Beginning this month, Minnesotans may order a free credit report about themselves and find out what has probably been interesting reading for others.
Credit reports detail how individuals pay their bills along with personal identification information, public records such as bankruptcies and a record of inquiries for the report. The credit report is used to evaluate applications for credit, loans, insurance, employment and home rental or ownership. The report may be used to determine loan interest rates. Better credit histories and credit scores mean more favorable interest rates for individuals.
Previously getting a credit report came with a fee and checking it too often was frowned upon. With the emergence of identity theft, individuals are advised to check their credit to assure the rating reflects their payment history and not someone else's.
Free credit reports
To request free annual credit reports:
Go online to www.annualcreditreport.com.
Call toll-free at (877) 322-8228.
Fill out and mail an Annual Credit Report Request Form, which is available online at www.ftc.gov/credit or by request from the Annual Credit Report Request Service, P.O. Box 105281, Atlanta, GA 30348-5281.
The Fair and Accurate Credit Transaction Act of 2003 created a wave across the nation with various sections of the country gaining access to the free reports beginning with the West Coast on Dec. 1, 2004. Now the Midwest has joined the tide. Minnesotans may obtain a free credit report each year from the three major U.S. credit bureaus -- Equifax, Experian and TransUnion.
Lutheran Social Services notes credit reports almost always have errors, which is reason enough to review them annually. LSS suggests staggering the reports from the three providers in order to check for changes during the year.

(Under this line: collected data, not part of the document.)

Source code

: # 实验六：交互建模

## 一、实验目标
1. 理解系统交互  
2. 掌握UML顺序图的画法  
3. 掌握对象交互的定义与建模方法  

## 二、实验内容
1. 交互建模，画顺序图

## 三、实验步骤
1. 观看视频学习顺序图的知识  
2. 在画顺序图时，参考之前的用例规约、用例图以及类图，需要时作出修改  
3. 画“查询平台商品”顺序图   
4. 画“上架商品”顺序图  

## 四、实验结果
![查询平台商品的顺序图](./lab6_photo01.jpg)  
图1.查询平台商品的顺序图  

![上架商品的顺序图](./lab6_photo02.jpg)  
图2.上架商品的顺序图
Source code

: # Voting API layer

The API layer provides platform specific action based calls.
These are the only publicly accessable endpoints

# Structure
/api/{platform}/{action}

Credit scores may range from 300 to 900. The University of Minnesota Extension Service reports the average score is about 700. LSS reports lenders consider the individual with the higher score a better credit risk.
For those who have struggled with credit, the good news is the score is not set in stone.
The Extension Service recommends several options to help maintain or improve a credit score. Suggestions include:
* Paying bills on time.
* Keeping balances owed on credit cards and other credit lines as low as possible.
* Paying off credit card balances each month.
* Paying off debt rather than moving it around to other agencies.
* Not opening a number of new credit card accounts just to increase available credit.
* Not closing credit card accounts as a short-term solution to increasing a credit score.
* Being aware that simply closing an account does not make it go away, especially if it has a bad credit history.